WHAT IS NEEDED:
Copy out all lines of the records in which the word "Table" appears.

DATA SUPPLIED:

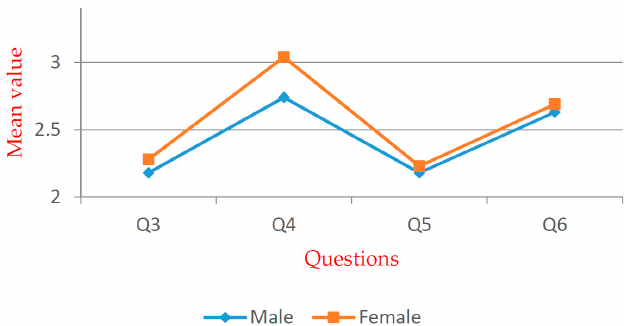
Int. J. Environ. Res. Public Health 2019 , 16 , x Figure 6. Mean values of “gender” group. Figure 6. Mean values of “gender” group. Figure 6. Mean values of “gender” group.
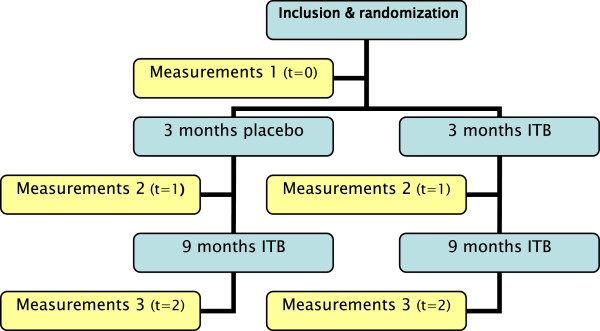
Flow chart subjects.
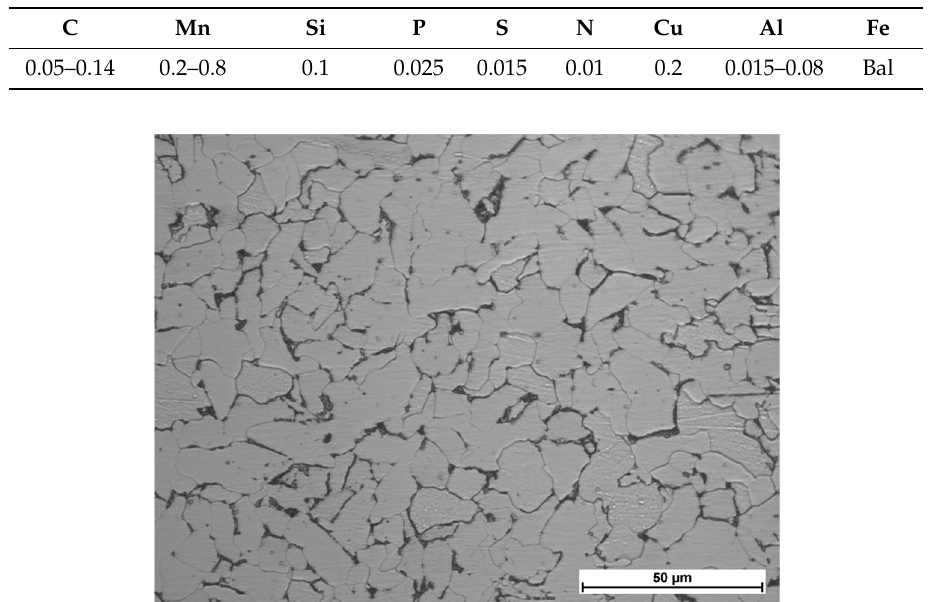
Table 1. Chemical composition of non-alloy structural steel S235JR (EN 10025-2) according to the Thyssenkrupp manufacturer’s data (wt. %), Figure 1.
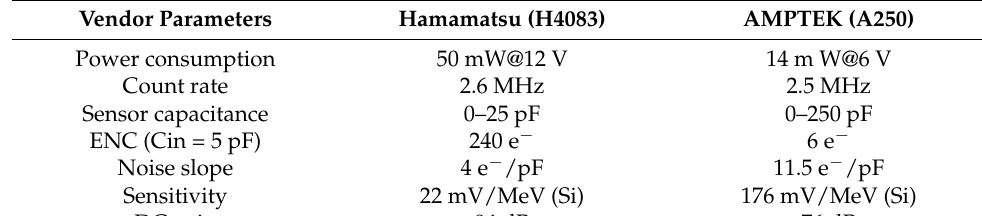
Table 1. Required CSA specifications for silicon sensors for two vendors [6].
--
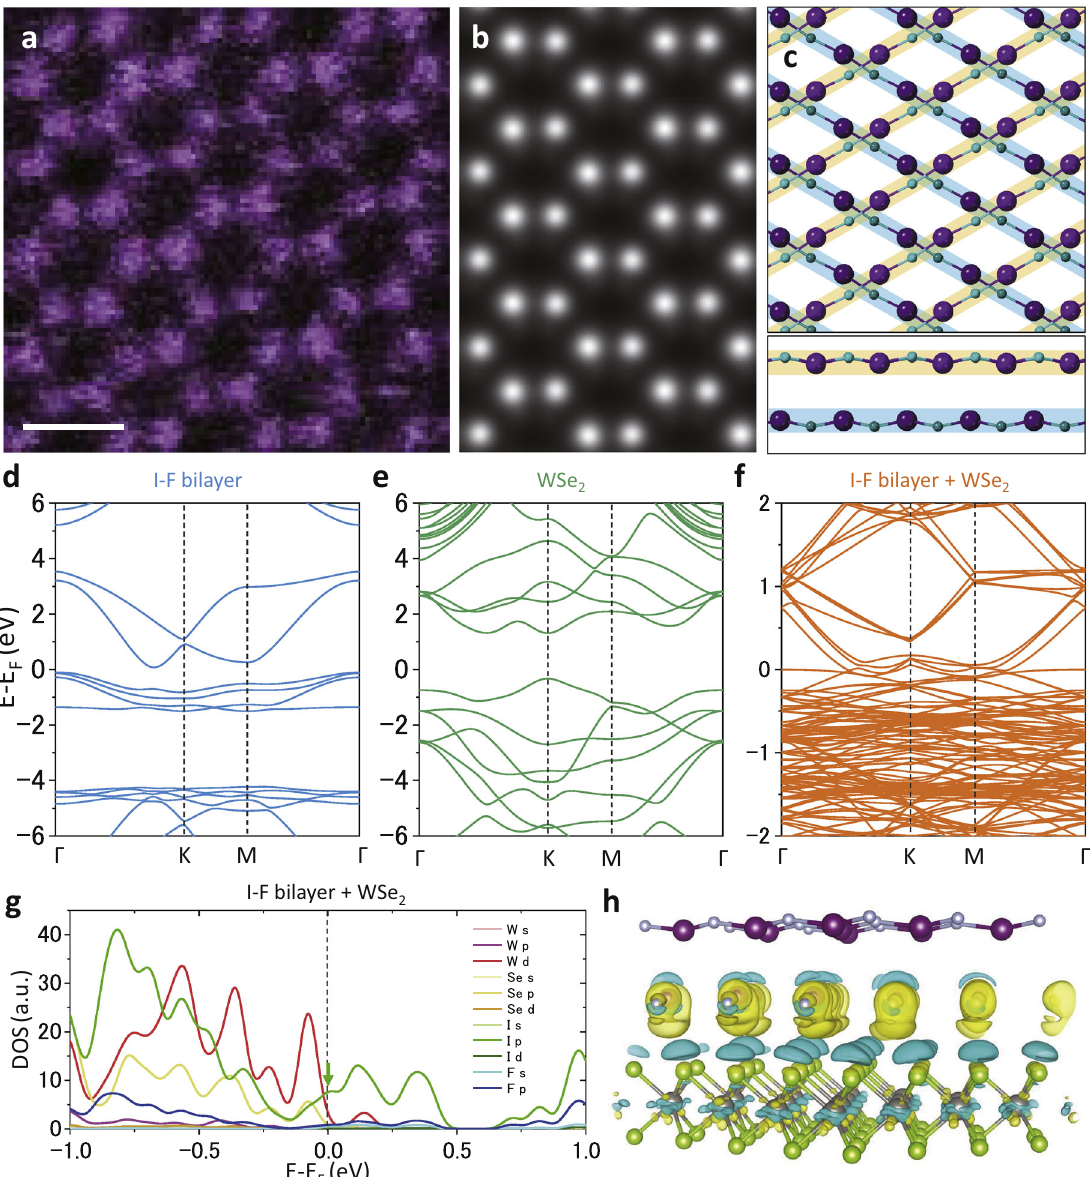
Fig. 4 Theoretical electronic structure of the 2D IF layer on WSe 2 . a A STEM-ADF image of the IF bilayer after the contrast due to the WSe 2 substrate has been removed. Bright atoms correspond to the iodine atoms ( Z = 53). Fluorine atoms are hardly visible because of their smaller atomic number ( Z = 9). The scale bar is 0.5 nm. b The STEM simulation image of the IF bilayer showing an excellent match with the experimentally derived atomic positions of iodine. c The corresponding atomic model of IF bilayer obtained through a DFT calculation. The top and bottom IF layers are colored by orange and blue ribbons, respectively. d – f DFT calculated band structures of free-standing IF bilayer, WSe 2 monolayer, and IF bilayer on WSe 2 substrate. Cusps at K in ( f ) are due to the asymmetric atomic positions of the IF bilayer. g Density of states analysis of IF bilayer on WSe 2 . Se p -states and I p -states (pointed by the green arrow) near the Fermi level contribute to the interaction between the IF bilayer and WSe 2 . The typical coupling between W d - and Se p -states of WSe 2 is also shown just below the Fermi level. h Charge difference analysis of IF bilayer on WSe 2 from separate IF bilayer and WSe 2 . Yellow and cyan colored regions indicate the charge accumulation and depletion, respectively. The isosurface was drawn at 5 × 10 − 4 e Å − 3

SOLUTION TO THE PROBLEM:
Table 1. Chemical composition of non-alloy structural steel S235JR (EN 10025-2) according to the Thyssenkrupp manufacturer’s data (wt. %), Figure 1.
Table 1. Required CSA specifications for silicon sensors for two vendors [6].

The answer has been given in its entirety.